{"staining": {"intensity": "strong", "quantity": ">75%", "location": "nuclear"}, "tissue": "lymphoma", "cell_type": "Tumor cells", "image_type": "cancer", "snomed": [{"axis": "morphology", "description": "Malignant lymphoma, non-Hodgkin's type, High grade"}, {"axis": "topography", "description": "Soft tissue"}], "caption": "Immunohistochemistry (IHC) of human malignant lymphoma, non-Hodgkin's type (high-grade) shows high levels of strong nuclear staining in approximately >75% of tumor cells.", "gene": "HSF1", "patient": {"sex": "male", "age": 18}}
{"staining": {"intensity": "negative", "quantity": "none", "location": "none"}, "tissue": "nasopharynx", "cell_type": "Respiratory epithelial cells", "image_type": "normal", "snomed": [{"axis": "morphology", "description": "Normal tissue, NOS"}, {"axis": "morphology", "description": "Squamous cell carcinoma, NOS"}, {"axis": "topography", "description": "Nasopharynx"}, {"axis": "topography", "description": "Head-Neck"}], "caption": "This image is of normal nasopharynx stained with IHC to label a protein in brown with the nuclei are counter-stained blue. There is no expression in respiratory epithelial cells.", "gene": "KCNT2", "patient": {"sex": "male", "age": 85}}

* * *

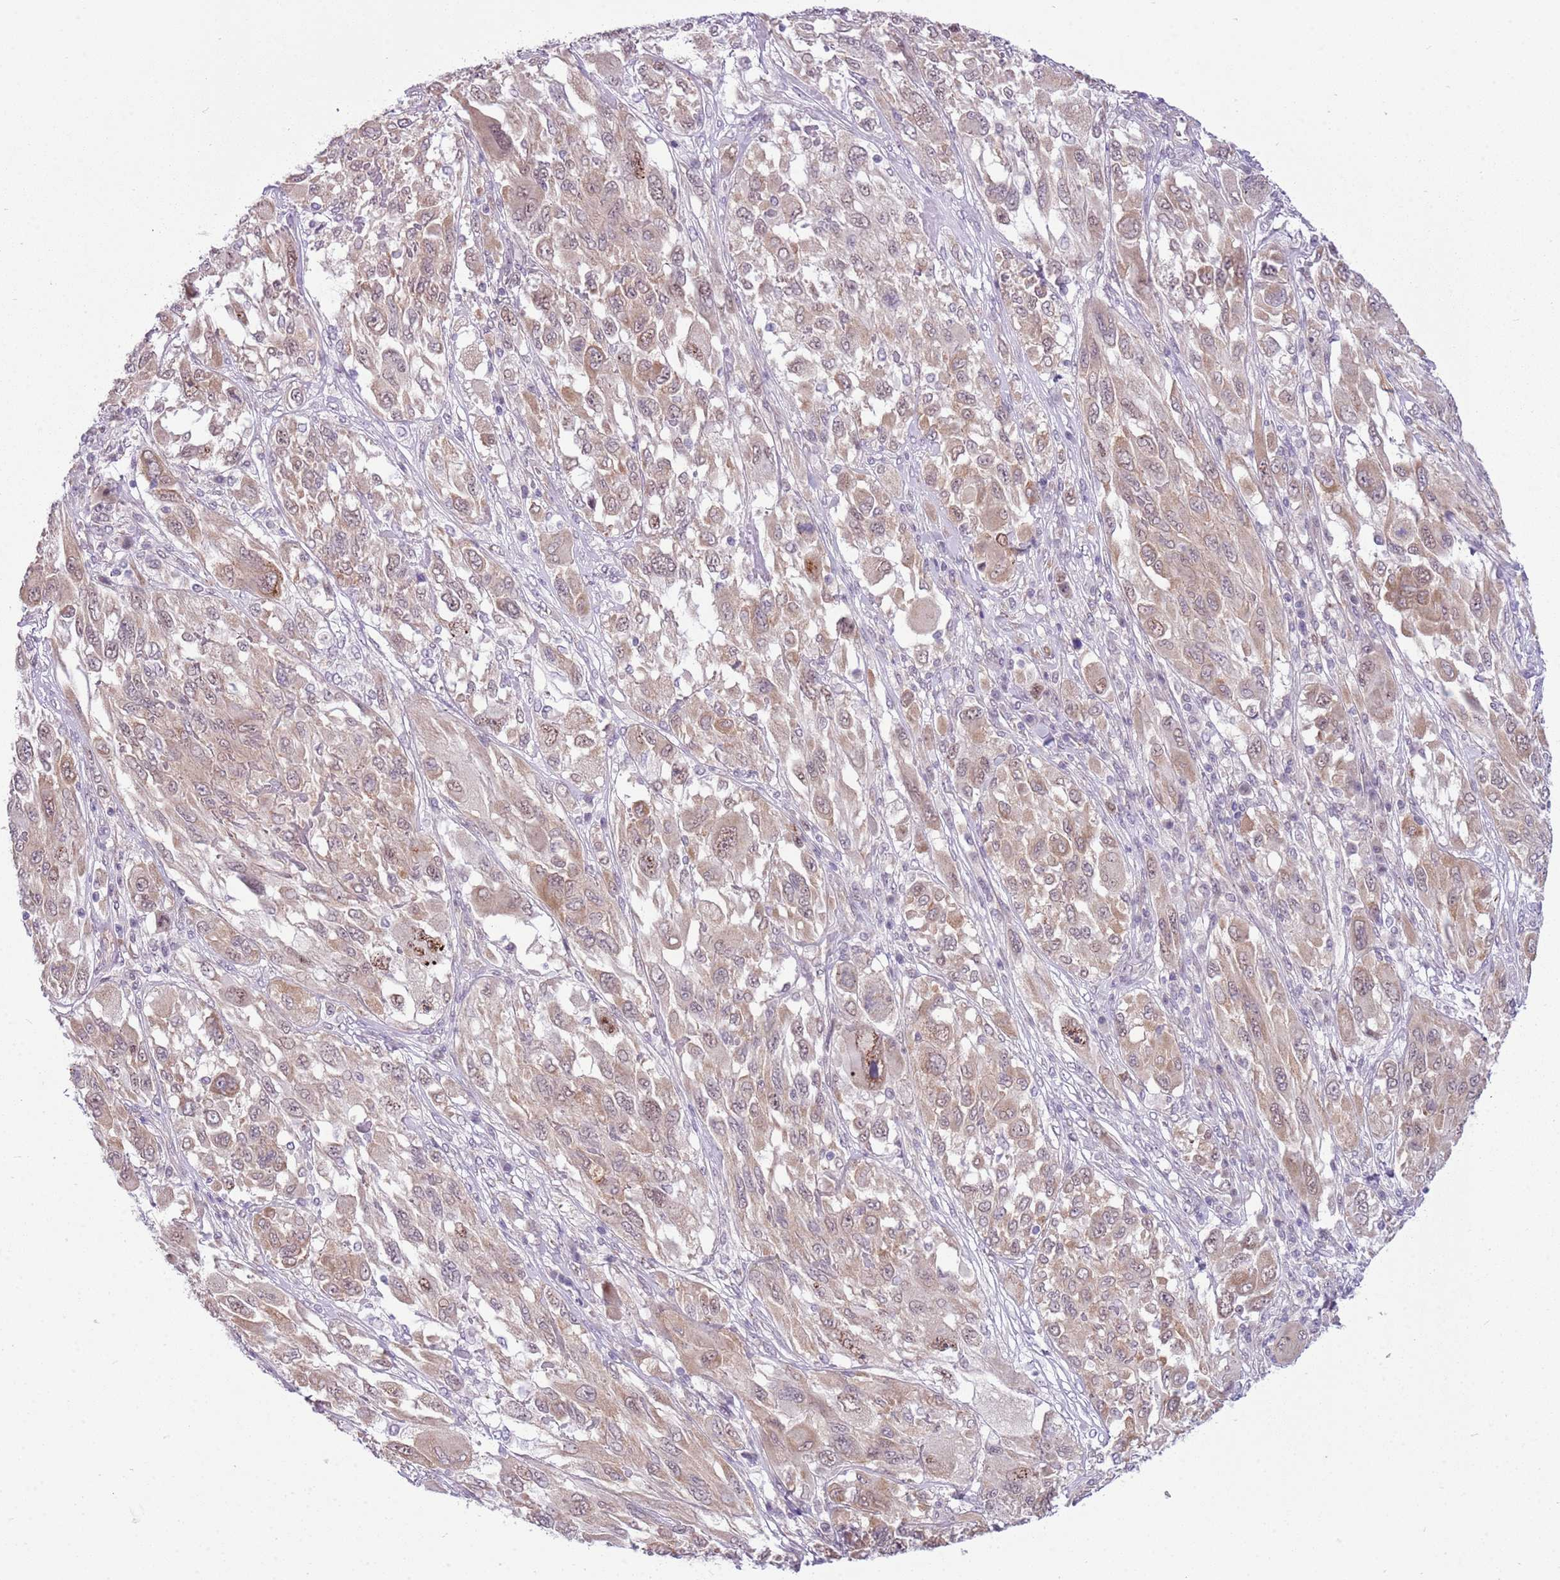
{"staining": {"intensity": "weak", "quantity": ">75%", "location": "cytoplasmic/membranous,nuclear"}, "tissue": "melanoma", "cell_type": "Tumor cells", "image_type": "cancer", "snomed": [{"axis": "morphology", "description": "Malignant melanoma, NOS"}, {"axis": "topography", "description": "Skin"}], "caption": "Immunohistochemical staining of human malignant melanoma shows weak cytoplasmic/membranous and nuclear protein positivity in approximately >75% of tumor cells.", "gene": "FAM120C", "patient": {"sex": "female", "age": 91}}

==

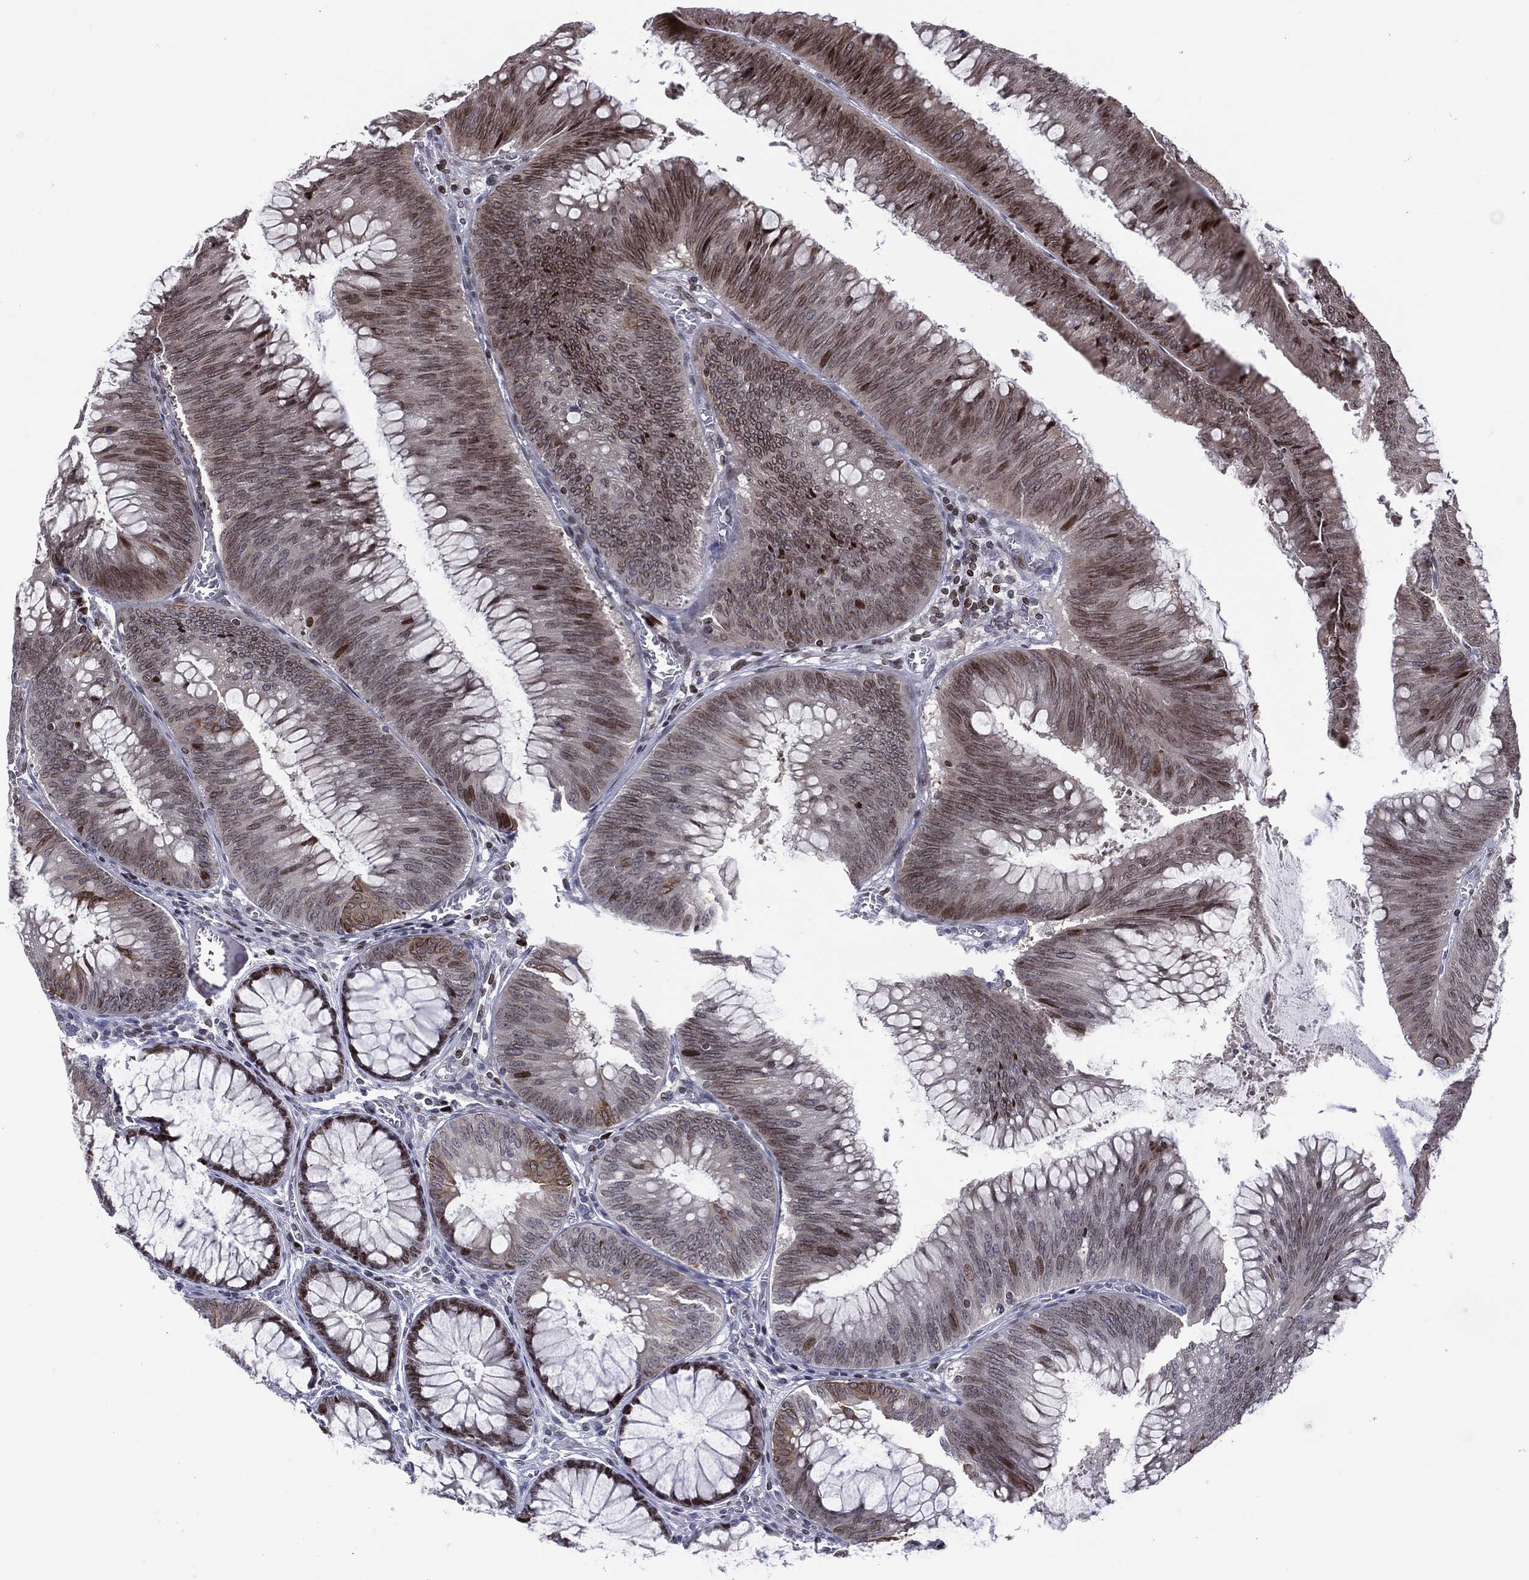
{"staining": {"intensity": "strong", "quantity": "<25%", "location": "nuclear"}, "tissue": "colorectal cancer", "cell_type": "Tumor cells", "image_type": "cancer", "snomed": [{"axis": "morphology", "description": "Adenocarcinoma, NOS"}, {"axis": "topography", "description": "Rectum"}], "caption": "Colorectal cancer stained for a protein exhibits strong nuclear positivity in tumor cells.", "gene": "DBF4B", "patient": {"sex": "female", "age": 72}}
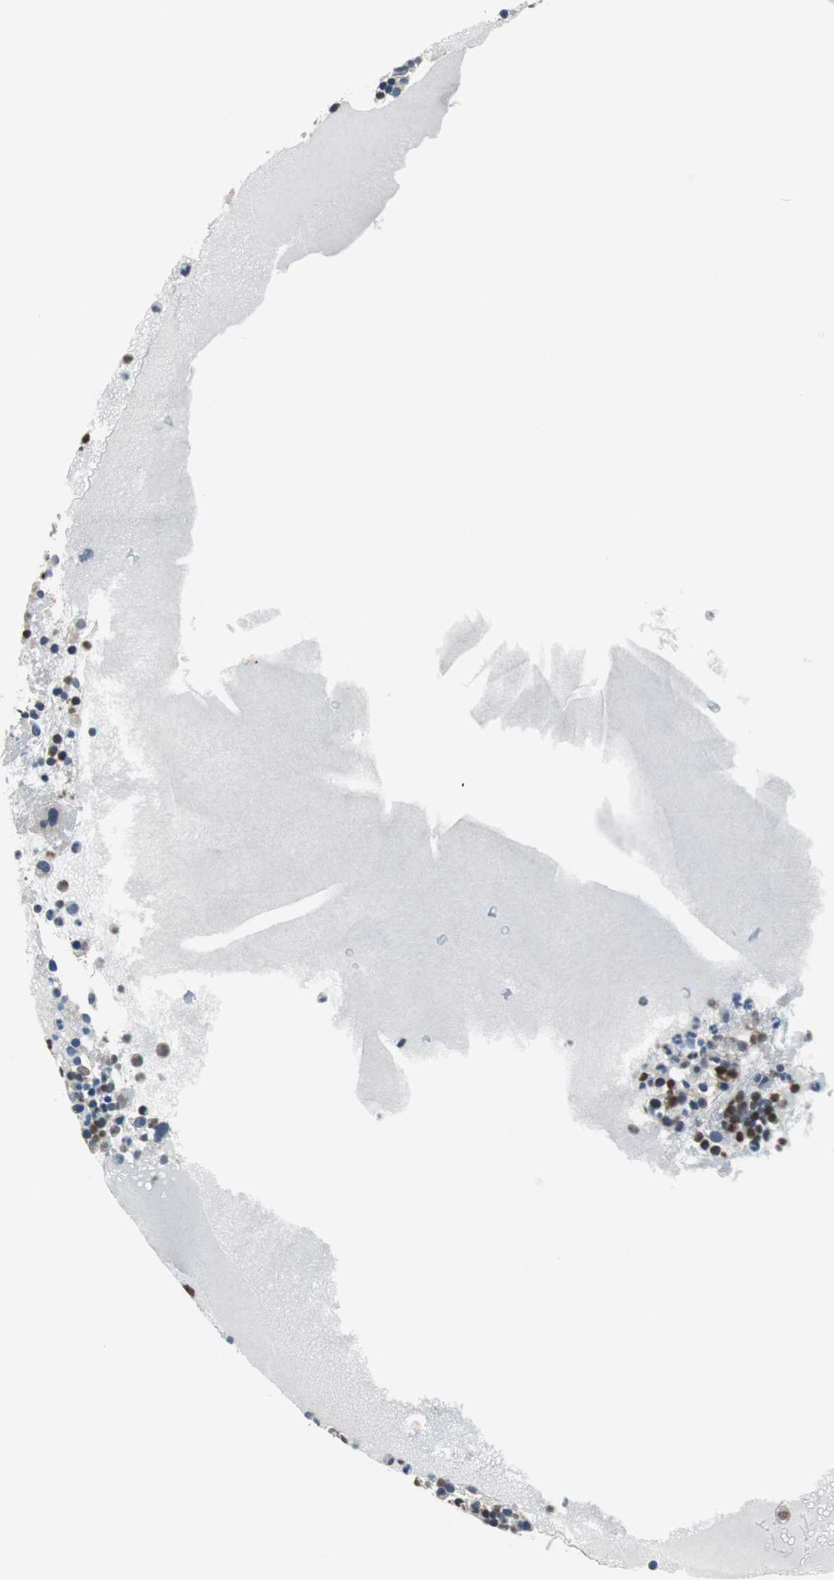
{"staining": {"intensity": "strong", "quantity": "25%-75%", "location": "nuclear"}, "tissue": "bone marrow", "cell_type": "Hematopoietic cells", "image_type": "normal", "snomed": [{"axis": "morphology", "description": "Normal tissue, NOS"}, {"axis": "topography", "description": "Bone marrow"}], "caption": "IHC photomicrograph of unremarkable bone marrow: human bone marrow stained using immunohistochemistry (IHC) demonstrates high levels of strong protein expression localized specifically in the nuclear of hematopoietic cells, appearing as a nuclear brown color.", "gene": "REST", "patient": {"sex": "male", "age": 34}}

• [EXERCISE INSTRUCTIONS]:
Looking at the data above, return every line from the one with "non-Hodgkin's type, High" down to the one with "image is of", exactly and inclusively.

• [RESULT OF THE EXERCISE]:
{"staining": {"intensity": "strong", "quantity": ">75%", "location": "nuclear"}, "tissue": "lymphoma", "cell_type": "Tumor cells", "image_type": "cancer", "snomed": [{"axis": "morphology", "description": "Malignant lymphoma, non-Hodgkin's type, High grade"}, {"axis": "topography", "description": "Soft tissue"}], "caption": "Immunohistochemistry (IHC) of human malignant lymphoma, non-Hodgkin's type (high-grade) shows high levels of strong nuclear staining in approximately >75% of tumor cells.", "gene": "HSF1", "patient": {"sex": "male", "age": 18}}
{"staining": {"intensity": "negative", "quantity": "none", "location": "none"}, "tissue": "nasopharynx", "cell_type": "Respiratory epithelial cells", "image_type": "normal", "snomed": [{"axis": "morphology", "description": "Normal tissue, NOS"}, {"axis": "morphology", "description": "Squamous cell carcinoma, NOS"}, {"axis": "topography", "description": "Nasopharynx"}, {"axis": "topography", "description": "Head-Neck"}], "caption": "This image is of normal nasopharynx stained with IHC to label a protein in brown with the nuclei are counter-stained blue. There is no expression in respiratory epithelial cells.", "gene": "KCNT2", "patient": {"sex": "male", "age": 85}}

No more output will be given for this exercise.